Gather is luck and proud to have you among us.
Thanks to all the friends at Gather for your concern for our friend Jessie.
You will be in my thoughts and prayers.
David Lars
joyce - yes, there is always someone worse than we are, and i try to remember that!
yep - i'm happy, and the pain, etc, is just someth to live with. thank you!
colleen - yes, lots of things. i often cook things throughout the day so that i can do a little bit at a time - chop the onions, or cook something (sauteed veggies), etc...then it is spread out more, over the day...ed carries the laundry to and from, and i sit to fold it (or we pull our clean clothes out of baskets)...stool in the shower; hardly ever drive; lots of sitting and lying down, lillie and i do mostly reading and cooking for our together activities! it is hard, isn't it?? thank you for your suggestions!
http://www.ahummingbirdsguide.com/testingforme.htm
nathan - yes, thank you. when i was in japan, i was really into buddhism. i need to read more about it, thank you so much for the link. that is so important, and i am grateful for your help.
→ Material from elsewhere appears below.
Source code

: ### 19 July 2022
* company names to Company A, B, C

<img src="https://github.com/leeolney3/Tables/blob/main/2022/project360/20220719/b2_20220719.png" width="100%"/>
I also have small children, 19 months apart, at 4 and 6 years old. Hearing about you and your child is so encourageing. I appreciate your sharing and hope to hear more from you soon.
i know the new research suggests that some of cfids resembles adult-onset autism. that helps a lot, with the research. i wish doctors would get with the program. i'd love a cure in my lifetime!! thanks for writing - i'll go connect. hugs!